Angesichts der offenkundigen Unvollständigkeit des § 15a Abs 8 BAG und des Umstands, dass dort, wo die Geltung des allgemeinen Kündigungsschutzes neben einem besonderen Kündigungsschutz ausgeschlossen wird, dies im Gesetz selbst mit hinreichender Deutlichkeit zum Ausdruck kommt (§ 12 Abs 7 APSG, § 8 Abs 5 BEinstG), legt § 15a Abs 8 BAG einen Ausschluss des allgemeinen Kündigungsschutzes alles andere als nahe. Dessen ungeachtet verneint der OGH jedoch eine planwidrige Lücke in Bezug auf den allgemeinen Kündigungsschutz mit der knappen Bemerkung, dass „mit den in § 15a Abs 3 BAG vorgesehenen Informationspflichten materiell auch ein wesentlicher Gehalt des § 105 Abs 1 und 2 ArbVG für diese Lösungsform übernommen wurde“. Bei genauerer Betrachtung weisen diese Informationspflichten allerdings in die gegenteilige Richtung:

Durch § 15a Abs 3 BAG wird die Verpflichtung normiert, dem BR „die beabsichtigte außerordentliche Auflösung und die geplante Aufnahme eines Mediationsverfahrens“ mitzuteilen. Damit werden dem Lehrberechtigten zwei Informationspflichten auferlegt (arg: „und“), die dieser zwar gleichzeitig erfüllen kann, nicht jedoch muss; es wird vielmehr bloß vorausgesetzt, dass beide Informationen spätestens am Ende des neunten bzw des 21. Lehrmonats erfolgt sind: So scheint es lebensnah, dass zuerst über die beabsichtigte Auflösung informiert wird und erst später – nach Information über die Voraussetzungen eines Ausbildungsübertrittes – auch über die geplante Aufnahme eines Mediationsverfahrens. Im Ergebnis werden daher – trotz Gebrauchs des Singulars in § 15a Abs 3 S 4 BAG – zwei rechtlich selbstständige Mitteilungspflichten gegenüber dem BR normiert, die es in das bestandschutzrechtliche Regelungssystem einzuordnen gilt: Einerseits wird eine Mitteilungspflicht in Bezug auf die geplante Aufnahme eines Mediationsverfahrens normiert, was in funktionaler Hinsicht der Verständigung von der Einbringung der Klage auf Zustimmung zur Kündigung (§ 10 Abs 3 S 2 MSchG, § 12 Abs 4 APSG) bzw der Einleitung eines Kündigungsverfahrens iSd § 8 BEinstG (§ 12 Abs 1 S 2 BEinstG) entspricht. Andererseits ist der Lehrberechtigte auch verpflichtet, über die beabsichtigte außerordentliche Auflösung zu informieren, was in funktionaler Hinsicht der Verständigung von der Kündigungsabsicht iSd § 105 Abs 1 ArbVG entspricht. Es stellt sich daher die Frage, welche dieser beiden Informationspflichten den Ausschluss des allgemeinen Kündigungsschutzes nach sich ziehen soll.

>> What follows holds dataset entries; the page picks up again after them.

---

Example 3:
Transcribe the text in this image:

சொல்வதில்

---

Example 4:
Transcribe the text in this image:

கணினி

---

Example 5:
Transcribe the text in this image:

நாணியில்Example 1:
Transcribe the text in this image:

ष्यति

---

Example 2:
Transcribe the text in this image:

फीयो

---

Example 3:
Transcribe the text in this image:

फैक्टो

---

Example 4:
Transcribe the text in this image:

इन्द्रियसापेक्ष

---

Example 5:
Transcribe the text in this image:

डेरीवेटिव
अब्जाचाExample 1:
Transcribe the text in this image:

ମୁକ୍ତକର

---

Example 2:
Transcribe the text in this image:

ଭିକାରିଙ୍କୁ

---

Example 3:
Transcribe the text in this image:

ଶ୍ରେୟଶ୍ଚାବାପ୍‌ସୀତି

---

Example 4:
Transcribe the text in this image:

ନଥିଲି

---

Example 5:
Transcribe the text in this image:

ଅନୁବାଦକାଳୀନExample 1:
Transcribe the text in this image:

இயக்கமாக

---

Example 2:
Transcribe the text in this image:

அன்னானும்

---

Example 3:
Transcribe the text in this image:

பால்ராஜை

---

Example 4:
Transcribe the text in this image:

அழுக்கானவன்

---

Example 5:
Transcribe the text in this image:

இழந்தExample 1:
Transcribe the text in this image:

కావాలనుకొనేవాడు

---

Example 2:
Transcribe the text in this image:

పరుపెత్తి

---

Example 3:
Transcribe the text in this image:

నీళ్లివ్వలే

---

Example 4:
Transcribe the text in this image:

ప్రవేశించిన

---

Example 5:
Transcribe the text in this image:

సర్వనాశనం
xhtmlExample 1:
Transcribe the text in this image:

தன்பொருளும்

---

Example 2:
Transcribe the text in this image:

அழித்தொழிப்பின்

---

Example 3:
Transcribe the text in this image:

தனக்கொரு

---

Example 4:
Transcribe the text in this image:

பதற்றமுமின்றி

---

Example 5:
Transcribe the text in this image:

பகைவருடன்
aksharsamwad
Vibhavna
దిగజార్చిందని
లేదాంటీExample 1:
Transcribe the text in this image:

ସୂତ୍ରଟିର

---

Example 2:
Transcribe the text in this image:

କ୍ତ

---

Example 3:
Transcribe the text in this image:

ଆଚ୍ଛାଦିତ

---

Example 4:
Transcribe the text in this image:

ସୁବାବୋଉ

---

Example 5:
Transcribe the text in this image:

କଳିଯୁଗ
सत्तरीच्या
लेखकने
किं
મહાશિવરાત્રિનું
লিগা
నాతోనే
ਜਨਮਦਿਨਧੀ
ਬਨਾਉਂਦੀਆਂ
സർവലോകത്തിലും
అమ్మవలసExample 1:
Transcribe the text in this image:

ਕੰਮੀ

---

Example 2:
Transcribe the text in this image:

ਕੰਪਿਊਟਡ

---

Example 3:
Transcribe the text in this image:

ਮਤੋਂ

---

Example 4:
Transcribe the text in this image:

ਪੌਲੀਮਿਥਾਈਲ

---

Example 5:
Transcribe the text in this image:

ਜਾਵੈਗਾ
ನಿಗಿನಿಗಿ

Mitteilungspflichten gegenüber dem BR, die diesen über die (geplante) Einleitung eines Verfahrens in Kenntnis setzen sollen, an dessen Ende die Erlaubnis zum Ausspruch einer Auflösung steht, sind im Regelungssystem des besonderen Bestandschutzes alles andere als ungebräuchlich (vgl nur § 10 Abs 3 S 2 MSchG, § 12 Abs 4 APSG und § 12 Abs 1 S 2 BEinstG). Aus diesen Mitteilungspflichten lässt sich jedoch nichts für das Verhältnis des besonderen Bestandschutzes zum allgemeinen Kündigungsschutz gewinnen, sie werden vielmehr unabhängig davon normiert, ob der allgemeine 435 Kündigungsschutz gänzlich (§ 12 Abs 7 APSG) oder bloß teilweise (§ 8 Abs 5 S 2 BEinstG) ausgeschlossen wird oder ob der allgemeine Kündigungsschutz in vollem Umfang neben dem besonderen Bestandschutz zu beachten ist, wie dies in Bezug auf den besonderen Bestandschutz gemäß MSchG die hA – gestützt auf das Fehlen einer dem § 12 Abs 7 APSG vergleichbaren Bestimmung und im Einklang mit den Materialien (RV 197 BlgNR 8. GP 14) – annimmt (Grillberger in Floretta/Spielbüchler/Strasser, Arbeitsrecht I4 [1998] 391; Pfeil, Neuerliche Verständigung des Betriebsrates bei zunächst unwirksamer Kündigung, DRdA 2003, 144 [146]; Weiß in Gruber-Risak/Mazal [Hrsg], Arbeitsrecht. System- und Praxiskommentar Kap XIX Rz 130 [37. Lfg]; mangels Entscheidungsrelevanz offenlassend OGH8 ObA 233/01zDRdA 2003, 144 [Pfeil]; zu Recht nach objektiv-teleologischen Gesichtspunkten differenzierend Trost in Strasser/Jabornegg/Resch, ArbVG § 105 Rz 103 f). Damit vermag die Normierung der Mitteilungspflicht in Bezug auf die geplante Aufnahme eines Mediationsverfahrens keinen Ausschluss des allgemeinen Kündigungsschutzes begründen.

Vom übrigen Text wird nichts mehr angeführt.